О чем это я? А о том, что мы, его коллеги, превратили Зорина в своеобразный громоотвод, в бедного Макара, на которого все шишки валятся, на которого — уже не на Макара, а на Валю — всех собак вешают. Кто сознательно, а кто бессознательно канализовывал справедливое возмущение аудитории — читателей и зрителей — в сторону Зорина, отводя его от своего чела и стила. Благо дело, он был в фокусе, а главное — в фаворе, и эти два „ф“ делали его идеальной и абсолютно незащищенной мишенью, вызывавшей неприязнь аудитории и, чего скрывать, зависть коллег.
На фоне Зорина некоторые из нас смотрелись чуть ли не как ниспровергатели основ, так сказать, Радищевы и Чаадаевы при императоре Брежневе. Зорин был нам нужен как аршин, как мера, по сравнению с которыми наше грехопадение — при определенной ловкости рук — выглядело фрондой: у Зорина — микрофон в руке, у нас — кукиш в кармане.
И вот тут-то и возникает моральная дилемма: кто из нас был честнее — чистоплюи или Зорин? На необозримо растянутой шкале международной журналистики того времени крайними полюсами, согласно общему мнению, были Александр Бовин и Валентин Зорин. И Саша, и Валя — мои близкие друзья; не знаю, с кем из них у меня больше выпито и натрепано; и хотя ни тот ни другой не тянут на Платона, попытаюсь придерживаться, елико возможно, истины.
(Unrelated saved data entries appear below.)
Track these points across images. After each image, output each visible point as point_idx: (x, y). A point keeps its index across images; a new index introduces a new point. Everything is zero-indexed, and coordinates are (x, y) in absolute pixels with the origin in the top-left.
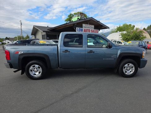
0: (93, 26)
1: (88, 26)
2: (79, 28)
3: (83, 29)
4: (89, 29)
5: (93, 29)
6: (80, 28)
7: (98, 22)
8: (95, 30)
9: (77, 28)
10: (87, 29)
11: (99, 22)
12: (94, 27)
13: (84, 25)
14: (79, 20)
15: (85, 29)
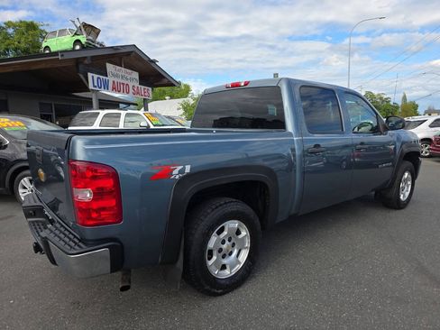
0: (136, 75)
1: (122, 71)
2: (96, 76)
3: (110, 79)
4: (126, 82)
5: (137, 84)
6: (101, 77)
7: (153, 64)
8: (143, 87)
9: (90, 75)
10: (120, 80)
11: (154, 62)
12: (137, 78)
13: (110, 67)
14: (83, 47)
15: (116, 80)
Противоположности — Бовин и Зорин — сходились. Несмотря на абсолютно разный почерк, и тот и другой были „любимчиками“. Им дозволялось то, что было непреложным табу для всех остальных. Но вот само это дозволенное было ягодой разного поля. Зорину дозволялось общаться с властью, Бовину — журить ее. И хотя все хором ненавидели Зорина и хором же восхищались Бовиным, я лично считаю, что объективно урон, нанесенный нашей международной журналистике Бовиным, куда тяжелее всех прегрешений Зорина. И это совсем не парадокс. Бовинские „отклонения от линий“ (в особенности в застойные годы) создавали иллюзию наличия свободы печати и даже инакомыслия, когда и того и другого и в помине не было. Бовин был Дымшицем от журналистики. Подобно тому как зам. пред. Совмина Дымшиц был призван демонстрировать отсутствие антисемитизма в Советском Союзе, Бовин был призван демонстрировать присутствие свободы слова. И тот и другой были экспонатами. Их показывали. В основном иностранцам. Зорина никто не показывал. Показывал он сам.
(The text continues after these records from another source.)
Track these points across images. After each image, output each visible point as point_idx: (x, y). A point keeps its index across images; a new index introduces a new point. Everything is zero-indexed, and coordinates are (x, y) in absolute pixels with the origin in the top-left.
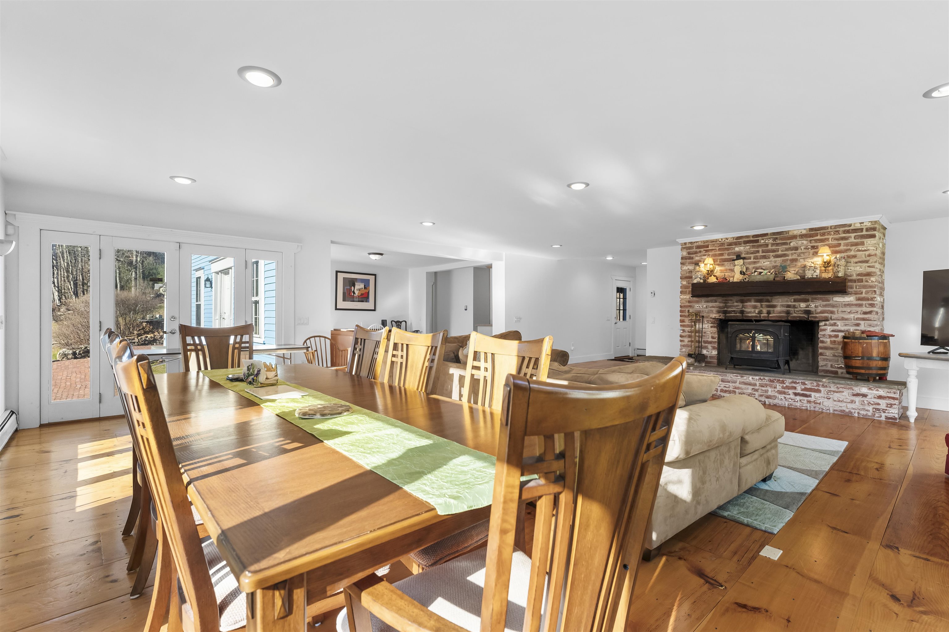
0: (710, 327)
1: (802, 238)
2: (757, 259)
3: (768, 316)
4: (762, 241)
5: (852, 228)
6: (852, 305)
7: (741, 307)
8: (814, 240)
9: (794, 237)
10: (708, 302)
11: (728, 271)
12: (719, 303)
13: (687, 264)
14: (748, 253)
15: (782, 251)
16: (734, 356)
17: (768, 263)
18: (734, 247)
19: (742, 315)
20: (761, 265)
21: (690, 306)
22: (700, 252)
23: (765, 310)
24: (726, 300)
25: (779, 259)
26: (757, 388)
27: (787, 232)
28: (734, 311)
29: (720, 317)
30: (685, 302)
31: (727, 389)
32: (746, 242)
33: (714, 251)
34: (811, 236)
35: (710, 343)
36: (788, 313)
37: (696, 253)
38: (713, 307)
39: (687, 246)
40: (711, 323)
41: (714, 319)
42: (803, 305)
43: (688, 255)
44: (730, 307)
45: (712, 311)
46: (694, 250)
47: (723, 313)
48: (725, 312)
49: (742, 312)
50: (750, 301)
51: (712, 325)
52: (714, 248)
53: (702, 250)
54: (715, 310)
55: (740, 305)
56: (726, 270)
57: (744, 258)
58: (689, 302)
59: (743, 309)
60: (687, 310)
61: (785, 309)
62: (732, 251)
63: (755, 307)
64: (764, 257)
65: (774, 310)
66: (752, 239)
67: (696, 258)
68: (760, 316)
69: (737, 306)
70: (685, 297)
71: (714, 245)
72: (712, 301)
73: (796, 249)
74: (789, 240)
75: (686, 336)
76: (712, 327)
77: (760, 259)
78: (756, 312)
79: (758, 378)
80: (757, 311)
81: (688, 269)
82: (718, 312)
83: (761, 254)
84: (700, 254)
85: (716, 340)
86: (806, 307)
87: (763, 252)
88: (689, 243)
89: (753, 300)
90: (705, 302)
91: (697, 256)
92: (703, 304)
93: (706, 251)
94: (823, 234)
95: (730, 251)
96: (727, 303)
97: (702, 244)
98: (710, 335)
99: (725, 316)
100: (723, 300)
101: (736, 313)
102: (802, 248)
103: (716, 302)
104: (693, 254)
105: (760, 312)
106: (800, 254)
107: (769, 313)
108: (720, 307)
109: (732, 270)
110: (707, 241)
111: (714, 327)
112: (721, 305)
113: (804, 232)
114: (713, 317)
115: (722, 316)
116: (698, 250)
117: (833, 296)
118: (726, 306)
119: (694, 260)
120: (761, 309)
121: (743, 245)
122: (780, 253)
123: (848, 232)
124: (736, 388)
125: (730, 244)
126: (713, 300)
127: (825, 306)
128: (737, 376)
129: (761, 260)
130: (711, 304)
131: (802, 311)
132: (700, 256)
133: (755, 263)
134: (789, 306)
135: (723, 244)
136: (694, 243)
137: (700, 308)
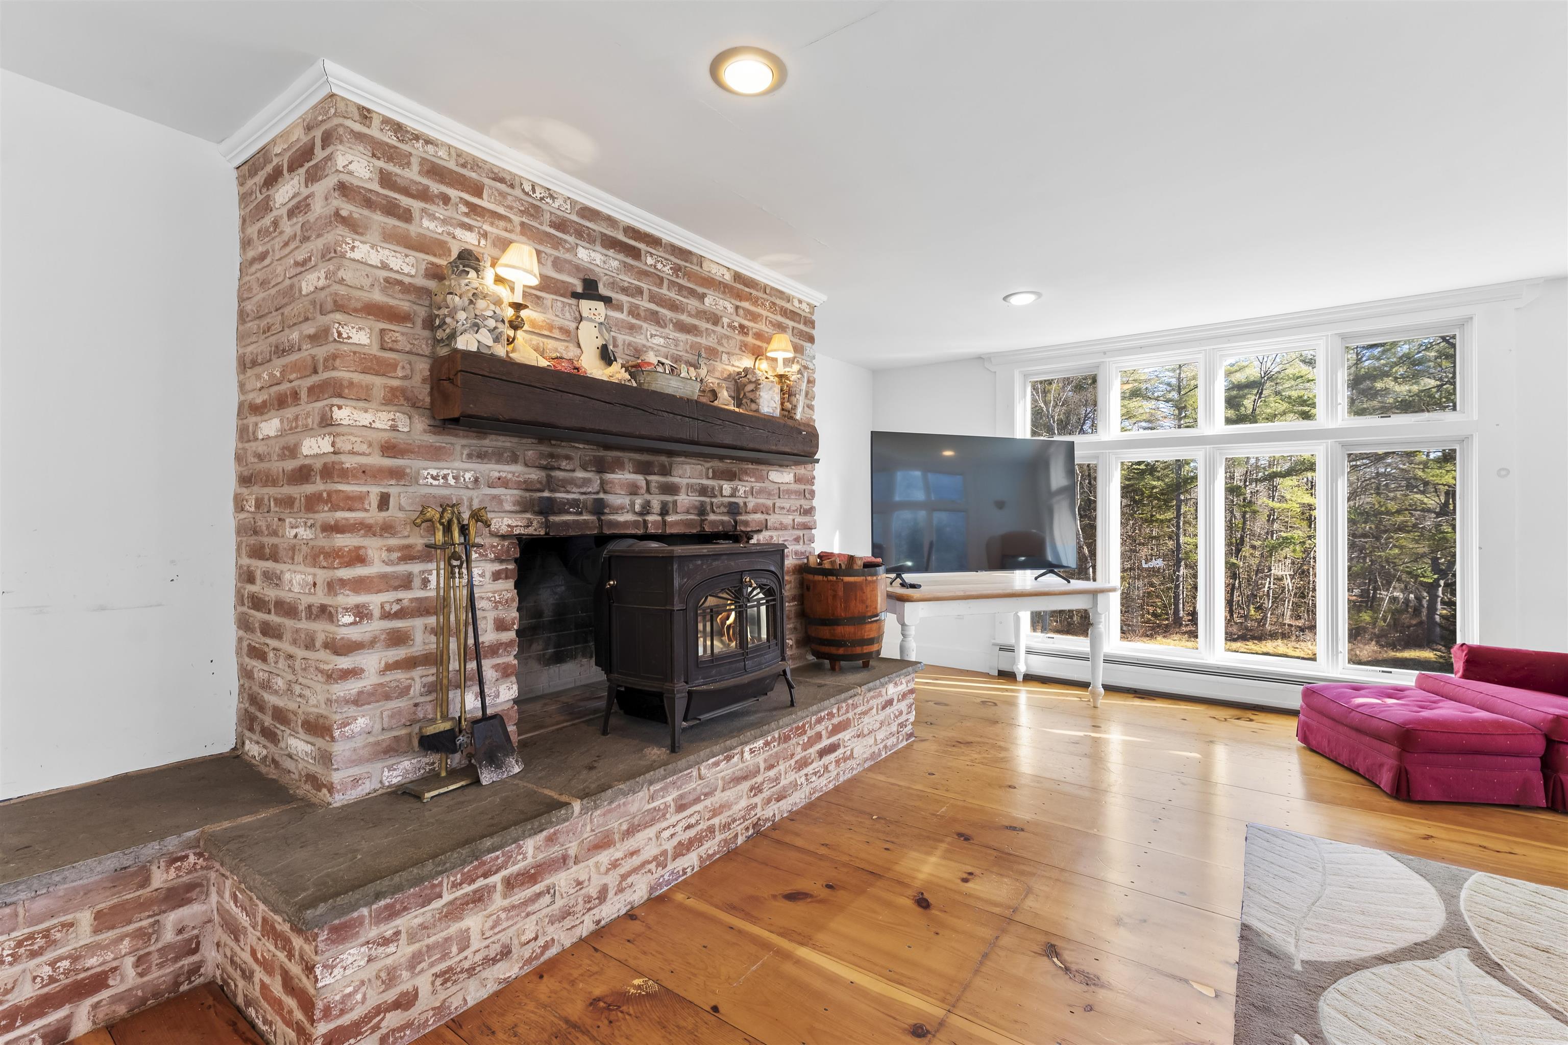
0: (488, 575)
1: (724, 292)
2: (637, 316)
3: (664, 522)
4: (650, 261)
5: (788, 306)
6: (789, 492)
7: (595, 486)
8: (744, 309)
9: (710, 282)
10: (482, 456)
11: (556, 334)
12: (526, 465)
13: (374, 236)
14: (613, 285)
15: (690, 315)
16: (700, 685)
17: (662, 341)
18: (571, 239)
19: (599, 520)
20: (644, 342)
21: (397, 474)
22: (446, 199)
23: (656, 505)
24: (552, 456)
25: (682, 337)
26: (759, 779)
27: (701, 260)
28: (575, 503)
29: (530, 531)
30: (364, 448)
31: (692, 833)
32: (611, 243)
33: (502, 224)
34: (739, 296)
35: (494, 650)
36: (702, 511)
37: (424, 195)
38: (503, 483)
39: (374, 131)
40: (498, 559)
41: (503, 537)
42: (727, 487)
43: (375, 186)
44: (563, 485)
45: (496, 498)
46: (412, 174)
47: (540, 513)
48: (546, 508)
49: (599, 507)
50: (618, 465)
51: (497, 567)
52: (501, 210)
53: (453, 193)
54: (510, 496)
55: (595, 478)
56: (551, 327)
57: (607, 300)
58: (389, 449)
59: (601, 496)
60: (375, 491)
61: (695, 499)
62: (568, 256)
63: (633, 490)
64: (655, 319)
65: (675, 502)
66: (621, 237)
67: (426, 223)
68: (645, 522)
69: (587, 481)
70: (365, 418)
71: (503, 195)
72: (498, 456)
73: (715, 320)
74: (702, 285)
75: (372, 643)
76: (496, 576)
77: (645, 320)
78: (637, 508)
79: (760, 743)
80: (639, 502)
81: (385, 266)
82: (525, 507)
83: (645, 304)
84: (440, 211)
85: (511, 635)
86: (732, 496)
87: (653, 298)
88: (386, 121)
89: (629, 466)
90: (470, 456)
91: (433, 217)
92: (457, 464)
93: (474, 209)
94: (755, 301)
95: (561, 254)
96: (553, 468)
97: (452, 165)
98: (491, 616)
99: (547, 525)
100: (542, 455)
101: (581, 513)
102: (725, 321)
103: (514, 460)
104: (406, 192)
105: (646, 509)
106: (722, 338)
107: (664, 512)
108: (527, 487)
109: (571, 336)
110: (475, 164)
111: (506, 575)
112: (535, 475)
113: (728, 277)
114: (504, 530)
115: (536, 529)
116: (436, 187)
117: (770, 468)
118: (550, 484)
119: (413, 229)
120: (648, 497)
121: (598, 248)
122: (684, 317)
123: (785, 312)
124: (715, 813)
125: (561, 225)
126: (505, 449)
127: (761, 491)
128: (717, 764)
129: (645, 325)
130: (494, 470)
131: (725, 507)
132: (445, 222)
133: (632, 328)
134: (703, 491)
135: (534, 211)
136: (417, 137)
137: (447, 485)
Однако Бовин был не только Дымшицем от журналистики, но и ее Гапоном. Некоторые мои коллеги — не то наивные, не то близорукие, не то просто глупые, не понимая, что к чему, пытались идти по стопам Бовина и попадали под ураганный огонь Агитпропа, иногда заканчивавшийся суровыми оргвыводами. Они искренне удивлялись своей горькой планиде, не понимая того, что было хорошо усвоено еще древними: „Что позволено Юпитеру, то не позволено быку“. (По иронии и по-латыни Бовин значит бык — bovis.)
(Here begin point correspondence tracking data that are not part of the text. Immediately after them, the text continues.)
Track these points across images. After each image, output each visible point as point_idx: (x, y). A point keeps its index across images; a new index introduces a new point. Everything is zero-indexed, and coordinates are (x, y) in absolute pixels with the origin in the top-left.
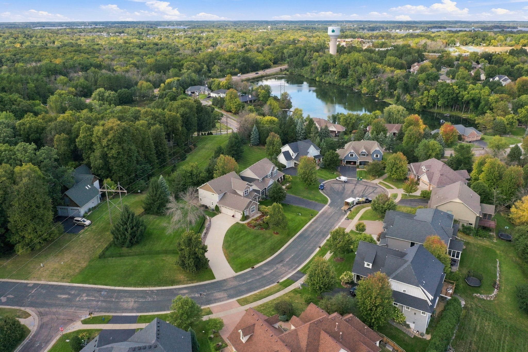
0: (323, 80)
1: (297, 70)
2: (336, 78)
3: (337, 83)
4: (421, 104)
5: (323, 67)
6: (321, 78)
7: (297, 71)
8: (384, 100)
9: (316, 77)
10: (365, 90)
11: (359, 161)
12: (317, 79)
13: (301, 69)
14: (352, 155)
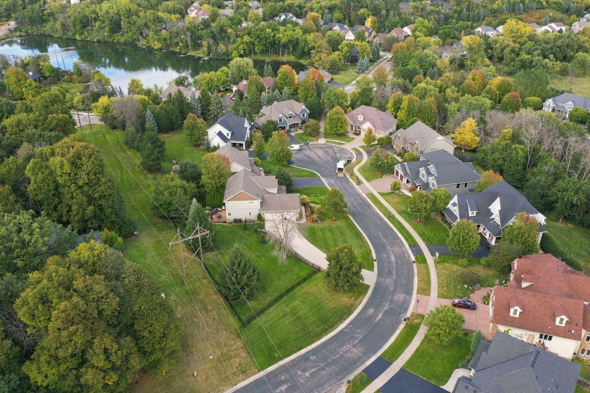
0: (87, 38)
1: (35, 28)
2: (106, 34)
3: (110, 40)
4: (239, 52)
5: (81, 20)
6: (83, 36)
7: (34, 30)
8: (189, 54)
9: (74, 34)
10: (156, 45)
11: (288, 125)
12: (78, 37)
13: (41, 26)
14: (281, 120)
Спешу оговориться: Бовин играл роль Дымшица и Гапона от журналистики отнюдь не умышленно. Он, как и любой пишущий, а тем более талантливый и умный, не мог не воспользоваться „окном возможности“, которое открывали перед ним власти, очарованные оригинальной личностью этого анфан террибля. Ему, скажем, разрешалось появляться на телевизионном экране без галстука, чего не позволили бы даже Зорину. (Впрочем, он сам себе этого не позволил бы.)